A partir de la estimulación táctil conectamos de una manera profunda con el mundo corporal y emocional del bebé.

Desde el nacimiento los bebés necesitan el contacto piel con piel, ser tocados y acariciados para comenzar una nueva vida con seguridad y confianza.

Durante las sesiones de masaje Infantil creamos un espacio especial, donde se cuidan todos los detalles para que el bebé comience a despertar interés por el placer del tacto y la comunicación.

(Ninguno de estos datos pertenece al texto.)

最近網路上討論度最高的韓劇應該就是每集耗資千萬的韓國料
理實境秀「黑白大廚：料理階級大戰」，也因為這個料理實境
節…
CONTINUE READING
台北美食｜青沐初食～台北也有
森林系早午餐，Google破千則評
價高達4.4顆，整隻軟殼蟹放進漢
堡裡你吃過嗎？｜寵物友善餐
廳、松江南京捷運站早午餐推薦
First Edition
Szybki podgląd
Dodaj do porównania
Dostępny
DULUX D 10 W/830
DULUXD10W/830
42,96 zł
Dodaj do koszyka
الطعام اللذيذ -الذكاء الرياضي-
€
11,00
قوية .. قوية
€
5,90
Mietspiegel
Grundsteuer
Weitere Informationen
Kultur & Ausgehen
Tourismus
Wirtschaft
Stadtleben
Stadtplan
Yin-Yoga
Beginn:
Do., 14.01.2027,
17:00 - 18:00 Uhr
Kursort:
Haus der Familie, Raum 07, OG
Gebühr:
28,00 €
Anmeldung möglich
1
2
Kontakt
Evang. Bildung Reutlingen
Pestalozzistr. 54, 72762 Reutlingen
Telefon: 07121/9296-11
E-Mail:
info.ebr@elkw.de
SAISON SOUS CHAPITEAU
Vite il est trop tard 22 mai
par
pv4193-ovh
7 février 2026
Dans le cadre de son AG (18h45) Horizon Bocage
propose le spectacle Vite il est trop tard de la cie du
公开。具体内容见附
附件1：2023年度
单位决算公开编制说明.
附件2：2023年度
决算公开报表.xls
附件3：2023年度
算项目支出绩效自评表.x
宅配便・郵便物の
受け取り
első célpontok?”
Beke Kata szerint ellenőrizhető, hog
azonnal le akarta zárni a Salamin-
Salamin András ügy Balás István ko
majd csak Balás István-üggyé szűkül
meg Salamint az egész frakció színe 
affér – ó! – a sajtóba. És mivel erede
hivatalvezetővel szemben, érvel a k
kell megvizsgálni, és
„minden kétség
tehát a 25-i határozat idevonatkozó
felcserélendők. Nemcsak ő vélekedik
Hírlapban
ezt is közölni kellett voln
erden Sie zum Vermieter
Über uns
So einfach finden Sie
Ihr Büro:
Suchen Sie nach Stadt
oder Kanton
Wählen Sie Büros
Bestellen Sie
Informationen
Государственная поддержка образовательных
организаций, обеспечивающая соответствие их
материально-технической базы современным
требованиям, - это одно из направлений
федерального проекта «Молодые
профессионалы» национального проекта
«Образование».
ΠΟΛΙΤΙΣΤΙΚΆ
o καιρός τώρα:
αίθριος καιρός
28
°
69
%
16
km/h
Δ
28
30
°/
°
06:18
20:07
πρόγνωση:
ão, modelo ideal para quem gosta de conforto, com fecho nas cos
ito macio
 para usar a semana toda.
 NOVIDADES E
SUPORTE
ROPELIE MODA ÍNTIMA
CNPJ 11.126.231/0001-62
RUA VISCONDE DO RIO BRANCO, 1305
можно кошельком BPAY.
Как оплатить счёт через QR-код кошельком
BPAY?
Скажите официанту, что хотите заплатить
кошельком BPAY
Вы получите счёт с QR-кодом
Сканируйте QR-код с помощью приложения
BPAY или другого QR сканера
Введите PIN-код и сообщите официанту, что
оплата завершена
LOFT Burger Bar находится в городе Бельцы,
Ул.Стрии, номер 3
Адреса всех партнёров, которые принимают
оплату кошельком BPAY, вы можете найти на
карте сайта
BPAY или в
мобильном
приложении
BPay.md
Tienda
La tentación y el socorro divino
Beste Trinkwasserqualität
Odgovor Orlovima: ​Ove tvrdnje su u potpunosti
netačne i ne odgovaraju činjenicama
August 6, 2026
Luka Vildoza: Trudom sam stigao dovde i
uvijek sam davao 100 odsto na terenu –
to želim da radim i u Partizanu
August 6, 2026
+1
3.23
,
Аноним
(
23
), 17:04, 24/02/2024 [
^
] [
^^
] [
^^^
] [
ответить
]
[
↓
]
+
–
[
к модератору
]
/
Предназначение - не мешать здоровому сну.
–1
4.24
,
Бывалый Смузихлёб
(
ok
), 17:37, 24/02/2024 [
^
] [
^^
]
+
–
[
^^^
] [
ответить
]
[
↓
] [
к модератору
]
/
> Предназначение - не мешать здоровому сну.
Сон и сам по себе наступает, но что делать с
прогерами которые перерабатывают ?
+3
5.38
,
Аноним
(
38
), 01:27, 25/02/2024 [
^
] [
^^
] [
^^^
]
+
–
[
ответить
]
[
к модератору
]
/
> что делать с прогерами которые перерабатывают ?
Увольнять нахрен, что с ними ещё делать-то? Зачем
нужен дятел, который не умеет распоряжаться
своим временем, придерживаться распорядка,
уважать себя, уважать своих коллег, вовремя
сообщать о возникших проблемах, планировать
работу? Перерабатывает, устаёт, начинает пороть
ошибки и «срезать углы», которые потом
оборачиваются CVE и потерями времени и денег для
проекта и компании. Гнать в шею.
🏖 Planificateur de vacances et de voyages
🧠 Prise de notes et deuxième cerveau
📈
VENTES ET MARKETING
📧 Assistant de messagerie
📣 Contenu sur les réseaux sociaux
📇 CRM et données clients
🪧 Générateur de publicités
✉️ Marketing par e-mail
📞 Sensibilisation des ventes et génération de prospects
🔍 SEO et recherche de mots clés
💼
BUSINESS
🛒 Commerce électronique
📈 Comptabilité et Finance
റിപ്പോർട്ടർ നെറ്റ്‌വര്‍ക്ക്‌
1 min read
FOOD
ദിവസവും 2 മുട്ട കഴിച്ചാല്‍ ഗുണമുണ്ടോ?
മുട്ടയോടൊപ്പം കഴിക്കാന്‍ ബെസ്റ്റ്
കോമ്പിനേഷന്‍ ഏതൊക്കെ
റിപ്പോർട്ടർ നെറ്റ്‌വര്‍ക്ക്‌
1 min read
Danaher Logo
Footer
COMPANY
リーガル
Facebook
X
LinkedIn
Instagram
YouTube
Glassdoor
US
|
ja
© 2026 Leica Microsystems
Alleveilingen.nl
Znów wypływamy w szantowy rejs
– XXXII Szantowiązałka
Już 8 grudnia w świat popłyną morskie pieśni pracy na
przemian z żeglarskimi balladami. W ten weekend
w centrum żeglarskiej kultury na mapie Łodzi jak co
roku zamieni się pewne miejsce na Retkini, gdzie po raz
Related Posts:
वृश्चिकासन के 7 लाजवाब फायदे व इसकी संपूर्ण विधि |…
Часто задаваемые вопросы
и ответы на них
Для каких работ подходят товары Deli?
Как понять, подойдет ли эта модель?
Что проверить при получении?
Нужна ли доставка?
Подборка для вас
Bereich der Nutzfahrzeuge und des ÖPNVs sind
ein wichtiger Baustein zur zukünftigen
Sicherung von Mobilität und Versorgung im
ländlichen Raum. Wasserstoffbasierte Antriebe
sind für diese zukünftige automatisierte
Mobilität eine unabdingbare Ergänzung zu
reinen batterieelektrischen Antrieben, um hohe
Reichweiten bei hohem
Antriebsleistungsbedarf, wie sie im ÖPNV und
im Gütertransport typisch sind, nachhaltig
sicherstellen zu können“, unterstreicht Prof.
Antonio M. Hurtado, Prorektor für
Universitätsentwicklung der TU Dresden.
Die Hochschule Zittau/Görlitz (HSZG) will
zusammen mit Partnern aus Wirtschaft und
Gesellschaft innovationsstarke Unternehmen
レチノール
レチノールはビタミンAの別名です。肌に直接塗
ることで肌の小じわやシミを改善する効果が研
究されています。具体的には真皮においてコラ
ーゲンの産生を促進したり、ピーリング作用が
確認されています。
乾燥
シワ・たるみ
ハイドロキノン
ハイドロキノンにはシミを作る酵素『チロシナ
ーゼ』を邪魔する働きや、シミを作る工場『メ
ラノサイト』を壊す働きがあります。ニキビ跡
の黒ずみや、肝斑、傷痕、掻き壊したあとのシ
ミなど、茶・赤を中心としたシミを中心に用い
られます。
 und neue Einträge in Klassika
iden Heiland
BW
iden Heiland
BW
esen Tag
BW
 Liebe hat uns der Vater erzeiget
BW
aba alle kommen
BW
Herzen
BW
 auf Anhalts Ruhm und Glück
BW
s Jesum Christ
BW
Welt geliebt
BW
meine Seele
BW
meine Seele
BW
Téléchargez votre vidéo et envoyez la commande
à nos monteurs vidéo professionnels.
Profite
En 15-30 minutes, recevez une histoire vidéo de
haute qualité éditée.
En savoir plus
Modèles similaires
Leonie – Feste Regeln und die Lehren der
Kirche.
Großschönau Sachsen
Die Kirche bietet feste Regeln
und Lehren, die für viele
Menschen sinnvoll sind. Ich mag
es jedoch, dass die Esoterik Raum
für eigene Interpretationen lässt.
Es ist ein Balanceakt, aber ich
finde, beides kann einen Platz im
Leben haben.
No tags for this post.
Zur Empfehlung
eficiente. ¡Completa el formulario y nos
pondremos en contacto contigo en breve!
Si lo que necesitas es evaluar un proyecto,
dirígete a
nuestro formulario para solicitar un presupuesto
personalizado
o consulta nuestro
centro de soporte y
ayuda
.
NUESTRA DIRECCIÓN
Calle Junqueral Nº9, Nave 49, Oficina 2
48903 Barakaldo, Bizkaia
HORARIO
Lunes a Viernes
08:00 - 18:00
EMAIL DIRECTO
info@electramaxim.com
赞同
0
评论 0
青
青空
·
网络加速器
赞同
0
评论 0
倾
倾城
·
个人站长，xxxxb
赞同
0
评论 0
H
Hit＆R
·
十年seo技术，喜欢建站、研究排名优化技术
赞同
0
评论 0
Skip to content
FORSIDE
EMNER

Durante el diálogo piel con piel conseguimos:

  1. Descubrir las necesidades del bebé y entender mejor los mensajes expresados por su cuerpo.
  2. Estimular el sistema nervioso y endocrino, que a su vez favorece las conexiones y la maduración física y psíquica del bebé mediante el tacto.
  3. Ejercitar todos los sentidos, imprescindible para fortalecer el vínculo con sus padres.
  4. Crear un ambiente seguro y de confianza que realce un apego familiar positivo.
  5. Favorecer el tono muscular del niño, así como aliviar los temidos cólicos del lactante.
  6. Crear un contacto piel con piel temprano que ayude a eliminar miedos e inseguridades que suelen generarse en los primeros meses después del nacimiento.

Dirigido a familias con bebés de 0 a 12 meses, con niños de necesidades educativas especiales o de acogida.

Estas formaciones son impartidas por una educadora certificada por IAIM (International Association of Infant Massage) que procura que en las sesiones se vaya más allá del aprendizaje de una técnica de masaje infantil, ya que promueve el tacto nutritivo entre los padres y sus bebés a través de la escucha y el respeto.